The security software maker believes that the malware was developed and run by a Western intelligence agency, and that it might have taken years to develop. The malware has been used in spying campaigns since at least 2008.
According to Symantec, Regin is a customisable back-door Trojan that “provides its controllers with a powerful framework for mass surveillance and has been used in spying operations against government organizations, infrastructure operators, businesses, researchers, and private individuals”.
The malware provides a multi-stage attack, which is encrypted at each stage. “Executing the first stage starts a domino chain of decryption and loading of each subsequent stage for a total of five stages. Each individual stage provides little information on the complete package. Only by acquiring all five stages is it possible to analyse and understand the threat,” claims Symantec.
The malware had been “observed” at a number of different organisations between 2008 and 2011, when it was abruptly withdrawn. A new version appeared from 2013, claimed Symantec.
About half the targeted organisations were private individuals and small businesses, but more than one-quarter were telecoms companies running internet backbone networks, five per cent in energy and five per cent in the airline industry.
Both Russia and Saudi Arabia were by the far the most targeted geographies with around one-quarter of the infections, followed by Mexico and Ireland with 10 per cent each, and India, Iran, Belgium, Austria, Pakistan and Afghanistan with five per cent each.
“The infection vector varies among targets and no reproducible vector had been found at the time of writing. Symantec believes that some targets may be tricked into visiting spoofed versions of well-known websites and the threat may be installed through a web browser or by exploiting an application. On one computer, log files showed that Regin originated from Yahoo Instant Messenger through an unconfirmed exploit,” claimed Symantec.
It continued: “There are dozens of Regin payloads.
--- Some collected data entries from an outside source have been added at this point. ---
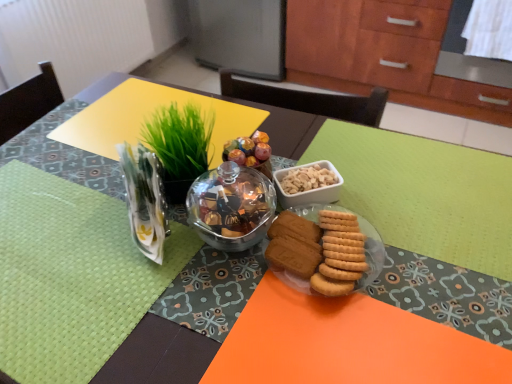
Question: Considering the relative sizes of clear plastic vase at upper left and matte glass bowl at center in the image provided, is clear plastic vase at upper left taller than matte glass bowl at center?

Choices:
 (A) no
 (B) yes

Answer: (A)

Question: Is clear plastic vase at upper left placed right next to matte glass bowl at center?

Choices:
 (A) yes
 (B) no

Answer: (B)

Question: Is clear plastic vase at upper left at the left side of matte glass bowl at center?

Choices:
 (A) yes
 (B) no

Answer: (A)

Question: From the image's perspective, is clear plastic vase at upper left beneath matte glass bowl at center?

Choices:
 (A) no
 (B) yes

Answer: (A)

Question: Does clear plastic vase at upper left have a lesser height compared to matte glass bowl at center?

Choices:
 (A) no
 (B) yes

Answer: (B)

Question: From a real-world perspective, relative to matte glass plate at center, is green leafy grass at upper center vertically above or below?

Choices:
 (A) below
 (B) above

Answer: (B)

Question: Do you think green leafy grass at upper center is within matte glass plate at center, or outside of it?

Choices:
 (A) outside
 (B) inside

Answer: (A)

Question: Is point (165, 165) positioned closer to the camera than point (333, 206)?

Choices:
 (A) farther
 (B) closer

Answer: (B)

Question: In the image, is green leafy grass at upper center on the left side or the right side of matte glass plate at center?

Choices:
 (A) right
 (B) left

Answer: (B)

Question: Looking at their shapes, would you say clear plastic vase at upper left is wider or thinner than green woven placemat at left?

Choices:
 (A) wide
 (B) thin

Answer: (B)

Question: From a real-world perspective, is clear plastic vase at upper left above or below green woven placemat at left?

Choices:
 (A) above
 (B) below

Answer: (A)

Question: Is point (130, 215) closer or farther from the camera than point (16, 253)?

Choices:
 (A) closer
 (B) farther

Answer: (B)

Question: Is clear plastic vase at upper left bigger or smaller than green woven placemat at left?

Choices:
 (A) small
 (B) big

Answer: (B)

Question: Is golden matte cookies at center inside or outside of clear plastic vase at upper left?

Choices:
 (A) inside
 (B) outside

Answer: (B)

Question: Considering the positions of golden matte cookies at center and clear plastic vase at upper left in the image, is golden matte cookies at center taller or shorter than clear plastic vase at upper left?

Choices:
 (A) short
 (B) tall

Answer: (A)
The threat’s standard capabilities include several Remote Access Trojan (RAT) features, such as capturing screenshots, taking control of the mouse’s point-and-click functions, stealing passwords, monitoring network traffic, and recovering deleted files.
“More specific and advanced payload modules were also discovered, such as a Microsoft IIS web server traffic monitor and a traffic sniffer of the administration of mobile telephone base station controllers.”
The company suggested that the level of resources that have gone into Regin over an extended period of time, how it has targeted specific people and organisations, and the way in which it has been developed and used – for intelligence gathering – indicates that a spy agency is probably behind the malware.
It warned that many components of Regin probably “remain undiscovered” and that “additional functionality and versions may exist”.
The company has produced a 22-page analysis of Regin giving a detailed breakdown of how it works.